[ 
https://issues.apache.org/jira/browse/PARQUET-2060?page=com.atlassian.jira.plugin.system.issuetabpanels:all-tabpanel
 ]

Marios Meimaris updated PARQUET-2060:
-------------------------------------
    Description: 
I am attaching a valid and corrupt parquet file (datapageV2) that differ in one 
byte.

We hit an infinite loop when trying to read the corrupt file in 
[https://github.com/apache/parquet-mr/blob/master/parquet-column/src/main/java/org/apache/parquet/column/impl/ColumnReaderBase.java#L698]
 and specifically in the `page.getData().toInputStream()` call.  

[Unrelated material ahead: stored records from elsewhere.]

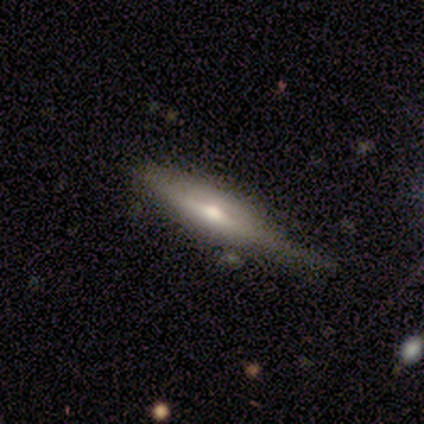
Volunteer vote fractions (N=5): Q: Smooth or featured?
A: featured or disk (80%); runner-up: smooth (20%)
Q: Edge-on disk?
A: yes (100%)
Q: Edge-on bulge?
A: boxy (50%); runner-up: none (25%)
Q: Merging?
A: none (100%)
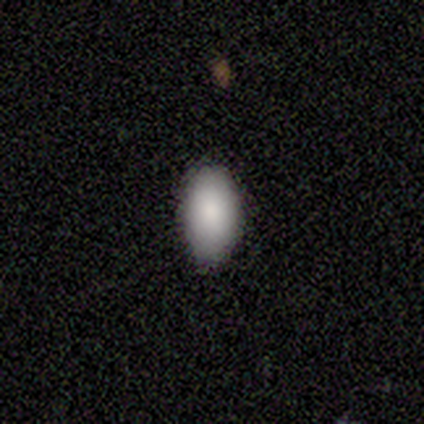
Overall: smooth (100%). How rounded: in between (100%). Merging: none (80%).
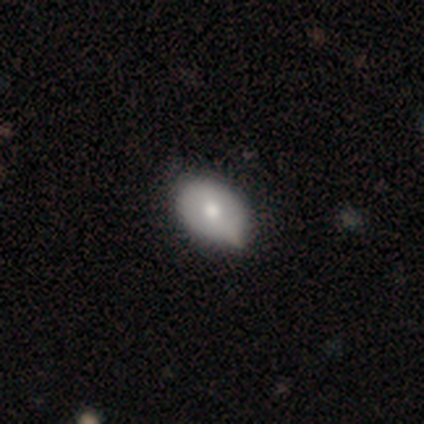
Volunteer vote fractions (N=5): A featured or disk galaxy (60%) with a strong bar (50%, tied with weak), tight (100%) spiral arms (50%, tied with no) and a moderate central bulge (100%). Merging: none (80%).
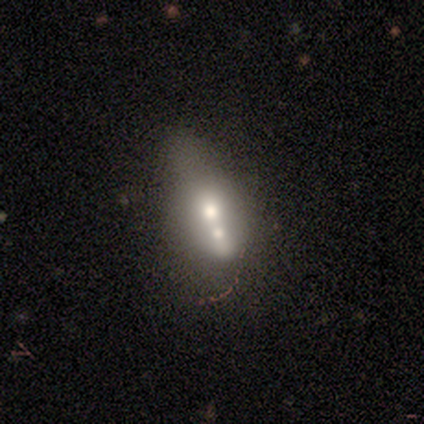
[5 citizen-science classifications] Smooth or featured? smooth (40%, tied with featured or disk)
How rounded? round (50%, tied with in between)
Merging? merger (75%)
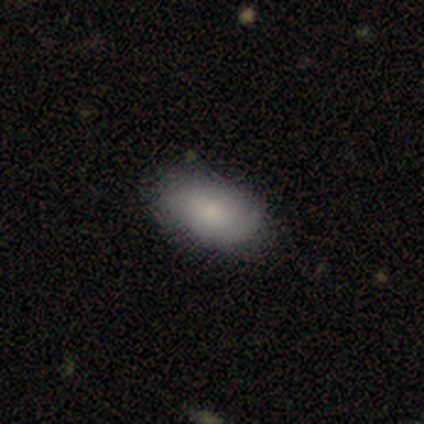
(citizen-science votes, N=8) A smooth galaxy with no disk features (88%) that is in between round and cigar-shaped (100%). Merging: none (100%).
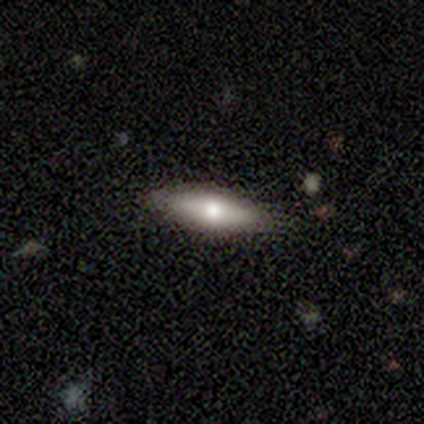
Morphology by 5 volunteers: smooth 80%, featured or disk 20%, star or artifact 0%. Down the decision tree: how rounded — in between (50%, tied with cigar-shaped); merging — none (100%).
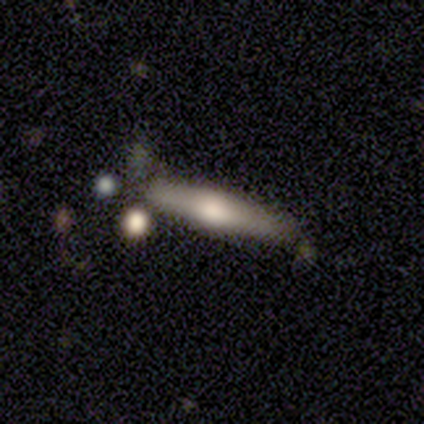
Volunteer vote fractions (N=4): A smooth galaxy with no disk features (50%, tied with featured or disk) that is in between round and cigar-shaped (50%, tied with cigar-shaped). Merging: none (75%).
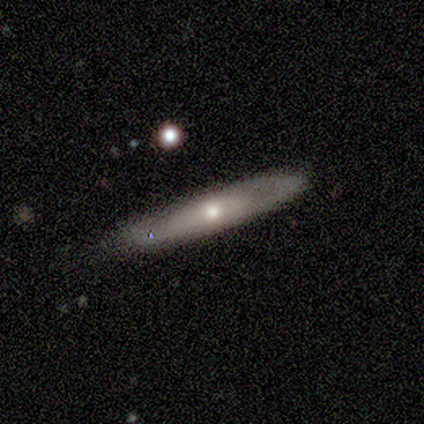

Stack trace of infinite loop:

java.io.DataInputStream.readFully(DataInputStream.java:195)
 java.io.DataInputStream.readFully(DataInputStream.java:169)
 
org.apache.parquet.bytes.BytesInput$StreamBytesInput.toByteArray(BytesInput.java:287)
 org.apache.parquet.bytes.BytesInput.toByteBuffer(BytesInput.java:237)
 org.apache.parquet.bytes.BytesInput.toInputStream(BytesInput.java:246)
 
org.apache.parquet.column.impl.ColumnReaderBase.readPageV2(ColumnReaderBase.java:698)
 
org.apache.parquet.column.impl.ColumnReaderBase.access$400(ColumnReaderBase.java:57)
 
org.apache.parquet.column.impl.ColumnReaderBase$3.visit(ColumnReaderBase.java:628)
 
org.apache.parquet.column.impl.ColumnReaderBase$3.visit(ColumnReaderBase.java:620)
 org.apache.parquet.column.page.DataPageV2.accept(DataPageV2.java:192)
 
org.apache.parquet.column.impl.ColumnReaderBase.readPage(ColumnReaderBase.java:620)
 
org.apache.parquet.column.impl.ColumnReaderBase.checkRead(ColumnReaderBase.java:594)

 

The call to `readFully` will underneath go through 
`NonBlockedDecompressorStream` which will always hit this path: 
[https://github.com/apache/parquet-mr/blob/master/parquet-hadoop/src/main/java/org/apache/parquet/hadoop/codec/NonBlockedDecompressorStream.java#L45].
 This will cause `setInput` to not be called on the decompressor, and the 
subsequent calls to `decompress` will always hit this condition: 
[https://github.com/apache/parquet-mr/blob/master/parquet-hadoop/src/main/java/org/apache/parquet/hadoop/codec/SnappyDecompressor.java#L54].
 Therefore, the 0 value will be returned by the read method, which will cause 
an infinite loop in 
[https://github.com/openjdk-mirror/jdk7u-jdk/blob/master/src/share/classes/java/io/DataInputStream.java#L198]
 
 This originates from the corruption, which causes the input stream of the data 
page to be of size 0, which makes `getCompressedData` always return -1. 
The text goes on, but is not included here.